ソウルの日本大使館前の慰安婦像、釜山の総領事館前の慰安婦像が6月末、たて続けに公共物に指定された。
ソウル市鍾路区の区議会と釜山市議会が像を「公共造形物」とする条例案を可決した。
釜山といえば文在寅氏の地元。
市議会に発議したのは文氏が率いた与党「共に民主党」市議だった。
民間が勝手に設置した像がいつの間にか釜山市の管理下に移った。
そもそも、昨年末、釜山にこの像が設置されたあと、文氏はいち早く訪れて、像にひざまずいた。
そして自らのフェイスブックに「釜山市民の少女像設置は真の独立宣言だ」と書いて日本の法的責任追及を主張していた。
またもや始まった「人道」の名の下での問題のすり替え。
いうまでもなく、像の設置は外国公館前の侮辱行為を禁じたウィーン条約違反だが、この条例発議は違法設置の「合法化」を狙ったもので、像設置直後から準備されてきた。
そして市議会での条例可決は、折しも米韓、日韓、日米韓首脳会談などの文在寅外交が始動する直前というタイミング。
これを既成事実化と言わずに何というのか。
いまや区や市の管理下にある慰安婦像たち。
「これで保護の根拠が出来た」と市民団体は喜んでいるのだ。
一方、韓国で慰安婦白書や慰安婦博物館建設、ユネスコの世界記憶遺産への登録に向けての政府支援の中心的人物となるのが文政権入りした鄭鉉栢・女性家族部長官だ。
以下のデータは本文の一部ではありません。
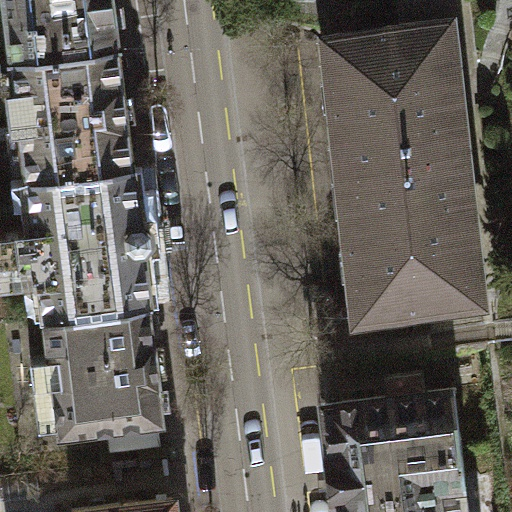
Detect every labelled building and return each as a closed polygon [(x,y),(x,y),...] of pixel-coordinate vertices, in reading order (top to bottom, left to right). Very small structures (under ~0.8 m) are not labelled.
[(7,0),(14,53),(120,39),(115,0),(7,0)] [(328,33),(342,174),(399,168),(397,150),(458,143),(450,63),(455,62),(451,20),(328,33)] [(22,119),(29,174),(136,160),(120,39),(14,53),(18,84),(10,85),(14,120),(22,119)] [(342,174),(356,308),(479,296),(475,258),(470,258),(458,143),(397,150),(399,168),(342,174)] [(0,256),(39,254),(46,311),(150,298),(146,240),(151,236),(154,228),(150,221),(143,216),(136,160),(29,174),(35,223),(0,227),(0,256)] [(164,414),(150,298),(46,311),(51,350),(27,353),(32,389),(50,386),(56,428),(164,414)] [(322,401),(336,511),(434,511),(430,480),(465,476),(453,384),(322,401)] [(166,511),(164,495),(63,507),(63,511),(166,511)]
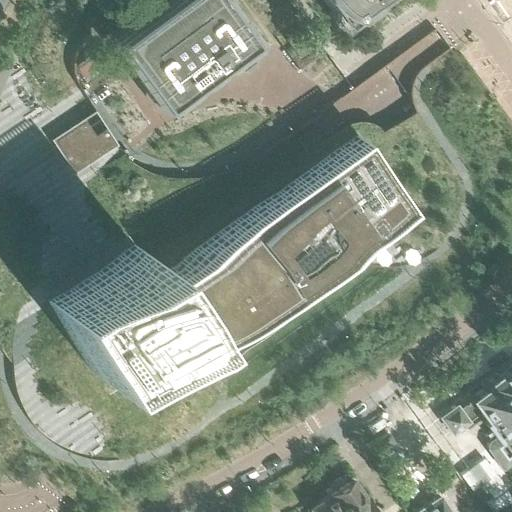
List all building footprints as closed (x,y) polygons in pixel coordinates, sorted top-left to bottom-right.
[(251,40),(220,0),(165,0),(111,40),(160,107),(251,40)] [(362,0),(321,0),(336,20),(362,0)] [(313,46),(300,28),(285,39),(298,57),(313,46)] [(0,170),(0,353),(102,511),(195,449),(146,374),(202,336),(208,332),(223,355),(230,349),(236,343),(244,336),(251,330),(261,322),(272,313),(280,307),(289,300),(297,294),(306,288),(314,282),(322,277),(330,271),(339,266),(351,258),(370,246),(361,232),(403,204),(413,198),(416,201),(457,174),(416,110),(382,132),(380,129),(378,127),(376,126),(373,124),(371,123),(367,122),(363,121),(359,122),(355,122),(351,124),(348,125),(345,127),(307,152),(157,250),(96,157),(115,144),(93,109),(48,138),(0,170)] [(450,408),(439,417),(447,428),(462,417),(465,421),(479,412),(486,420),(484,422),(490,431),(486,434),(490,439),(487,442),(486,448),(495,460),(501,468),(511,460),(511,364),(507,368),(507,367),(506,368),(504,369),(496,375),(494,376),(494,377),(484,384),(486,386),(483,388),(473,396),(469,398),(470,399),(462,404),(459,406),(457,408),(455,405),(454,405),(450,408)] [(357,511),(369,505),(363,496),(362,497),(348,476),(346,478),(345,477),(341,476),(331,482),(330,488),(324,492),(326,495),(309,507),(312,511),(357,511)] [(448,511),(436,494),(416,507),(409,511),(448,511)] [(378,511),(372,503),(369,505),(357,511),(378,511)]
鄭氏は成均館大学教授からの転身だが、運動家としても知られる。
韓国最有力の左翼系市民運動団体「参与連帯」の共同代表を務めてきた人物である。
参与連帯は韓国全土に支部、会員を持ち、選挙で不正な国会議員の落選運動をするなど政治活動でも有名だ。
慰安婦関連では慰安婦像建立を支援してきた。
6年前の日本大使館前では「世宗参与自治市民連帯」、昨年の釜山総領事館前は「釜山参与連帯」が韓国挺身隊問題対策協議会(挺対協)を助けて像建立を支援していた。
文在寅大統領はこういう団体代表を、慰安婦問題の管轄官庁である女性家族部長官に指名したのだから狙いは確信的である。
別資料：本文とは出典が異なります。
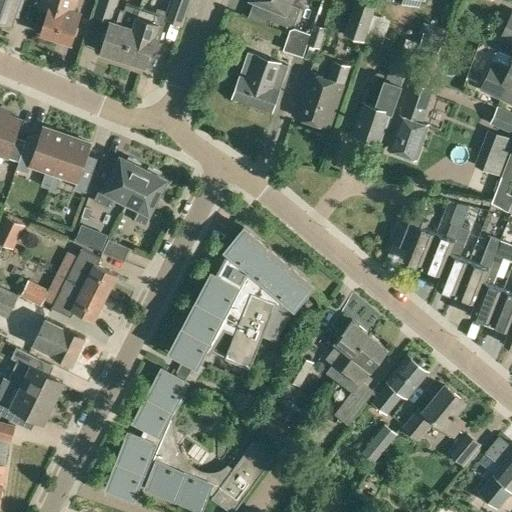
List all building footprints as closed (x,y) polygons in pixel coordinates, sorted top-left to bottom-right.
[(0,0),(0,19),(12,23),(18,0),(0,0)] [(71,41),(80,13),(72,10),(75,0),(42,0),(40,7),(48,10),(41,32),(45,33),(45,36),(52,38),(54,36),(71,41)] [(123,9),(116,7),(118,0),(98,0),(93,16),(110,21),(100,51),(122,58),(139,6),(126,2),(123,9)] [(189,0),(170,0),(167,10),(184,16),(189,0)] [(289,2),(289,0),(256,0),(272,6),(268,18),(287,25),(293,23),(300,7),(289,2)] [(372,13),(373,13),(377,2),(372,0),(353,0),(343,34),(364,41),(366,37),(364,37),(372,13)] [(139,6),(122,58),(151,67),(159,40),(158,40),(167,15),(140,6),(139,6)] [(511,8),(511,9),(499,38),(511,44),(511,8)] [(390,19),(373,13),(372,13),(364,37),(366,37),(383,43),(390,19)] [(320,48),(326,29),(327,27),(313,22),(310,32),(310,33),(307,44),(320,48)] [(310,33),(310,32),(293,27),(289,28),(282,49),(302,55),(306,43),(307,44),(310,33)] [(438,52),(443,38),(423,31),(418,46),(438,52)] [(413,53),(418,42),(406,38),(402,49),(394,46),(387,68),(389,69),(386,80),(384,79),(375,106),(363,102),(353,133),(356,134),(355,137),(374,143),(375,141),(377,142),(383,124),(388,125),(392,112),(391,111),(400,85),(399,85),(403,73),(406,74),(413,53)] [(272,108),(287,64),(247,50),(232,94),(272,108)] [(511,56),(499,50),(495,51),(491,58),(492,59),(479,88),(511,103),(511,56)] [(343,83),(349,64),(333,59),(327,77),(307,71),(292,115),(328,127),(343,83)] [(419,121),(430,89),(411,82),(400,114),(399,114),(387,149),(401,154),(402,158),(410,160),(413,157),(415,158),(427,123),(419,121)] [(511,133),(511,111),(497,105),(489,123),(511,133)] [(0,153),(19,160),(23,149),(11,145),(21,118),(9,114),(10,111),(0,106),(0,153)] [(48,187),(67,134),(43,126),(39,138),(28,134),(16,168),(28,171),(30,165),(46,170),(41,185),(48,187)] [(481,153),(503,161),(511,139),(489,130),(481,153)] [(67,134),(48,187),(56,190),(60,175),(77,181),(75,187),(86,191),(97,158),(88,155),(91,148),(89,147),(90,142),(67,134)] [(125,204),(144,166),(140,164),(141,162),(129,155),(127,158),(120,155),(107,180),(104,179),(94,199),(108,205),(111,198),(125,204)] [(144,166),(125,204),(125,205),(127,201),(140,208),(134,219),(146,224),(152,212),(150,211),(167,178),(160,174),(161,171),(149,165),(147,168),(144,166)] [(511,208),(511,194),(507,192),(511,180),(501,176),(491,202),(508,211),(510,207),(511,208)] [(437,231),(436,231),(429,228),(435,215),(409,204),(393,243),(408,249),(405,257),(417,262),(415,265),(422,268),(437,231)] [(91,207),(85,205),(81,215),(88,217),(91,207)] [(0,242),(13,249),(25,224),(4,214),(0,221),(0,242)] [(437,231),(422,268),(427,270),(429,267),(443,273),(456,240),(462,227),(451,222),(446,235),(437,231)] [(82,223),(76,238),(89,243),(95,229),(82,223)] [(313,283),(245,226),(226,248),(228,250),(216,272),(212,271),(170,349),(196,363),(203,350),(209,352),(210,352),(225,328),(234,332),(225,355),(250,365),(264,331),(275,338),(294,305),(313,283)] [(456,296),(470,261),(461,257),(466,244),(464,243),(469,229),(462,226),(456,240),(443,273),(438,284),(451,290),(449,293),(456,296)] [(495,256),(502,240),(490,235),(478,264),(470,261),(456,296),(461,298),(462,295),(477,301),(490,269),(495,256)] [(124,261),(129,246),(106,237),(101,252),(124,261)] [(491,322),(505,289),(494,285),(499,273),(497,272),(503,258),(511,261),(511,243),(502,240),(495,256),(490,269),(477,301),(472,314),(483,319),(482,322),(490,325),(491,322)] [(79,255),(68,278),(105,297),(117,273),(98,264),(101,257),(83,248),(79,255)] [(55,304),(53,306),(71,316),(74,310),(94,320),(105,297),(68,278),(55,304)] [(41,305),(44,298),(49,288),(29,279),(20,295),(41,305)] [(0,313),(7,317),(19,294),(0,284),(0,313)] [(509,330),(511,323),(511,292),(505,289),(491,322),(490,325),(494,326),(495,324),(509,330)] [(71,362),(84,336),(46,317),(33,343),(71,362)] [(335,378),(368,332),(352,319),(334,341),(337,342),(324,357),(332,363),(326,371),(335,378)] [(371,370),(388,348),(368,332),(335,378),(351,391),(334,412),(348,423),(374,390),(362,379),(370,369),(371,370)] [(63,381),(45,372),(50,363),(17,347),(12,357),(17,359),(7,378),(53,401),(63,381)] [(300,385),(314,361),(299,353),(285,376),(286,377),(279,387),(275,395),(283,400),(288,393),(291,395),(298,384),(300,385)] [(407,395),(428,370),(408,354),(387,379),(388,380),(371,400),(387,413),(404,393),(407,395)] [(129,432),(108,487),(133,497),(140,480),(147,482),(146,485),(201,507),(208,491),(213,494),(212,497),(232,511),(233,511),(275,455),(253,440),(233,467),(228,463),(226,465),(224,467),(221,468),(219,469),(216,470),(214,470),(211,470),(208,471),(205,470),(203,470),(200,469),(198,468),(195,466),(193,465),(191,463),(189,461),(187,459),(185,457),(184,454),(182,452),(180,449),(178,446),(177,443),(175,440),(174,437),(174,433),(173,430),(173,426),(173,423),(173,420),(174,416),(175,413),(176,410),(178,407),(179,404),(181,401),(184,398),(186,396),(181,392),(187,381),(185,380),(177,375),(162,368),(135,420),(149,428),(145,438),(129,432)] [(53,401),(7,378),(7,379),(4,377),(0,385),(0,413),(31,428),(36,418),(43,421),(53,401)] [(455,413),(465,401),(444,383),(423,409),(422,408),(418,405),(402,425),(419,440),(435,419),(453,435),(464,421),(455,413)] [(0,438),(11,441),(16,425),(0,420),(0,438)] [(374,461),(376,458),(397,433),(385,423),(361,451),(374,461)] [(464,465),(482,443),(465,429),(447,451),(464,465)] [(494,472),(477,491),(498,508),(511,490),(511,445),(499,434),(486,450),(487,451),(479,460),(494,472)]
鄭氏は長官に就任するや慰安婦被害者の施設「ナヌムの家」を訪問。
慰安婦問題を最優先課題と述べ、「慰安婦博物館を作る」「慰安婦問題はもはや韓日問題ではなく国際的問題」と戦闘的だ。
康京和外相も「人権問題は被害者中心の解決が基本なのに、合意内容や経過はそれに忠実ではなかったという印象」などと異議を唱えている。
またもや始まった「人道」の名の下での問題のすり替え。
安倍首相の真摯な謝罪も反省の言葉も無視して、慰安婦問題を政治化し世論を煽ろうというのが文政権の正体なのだ。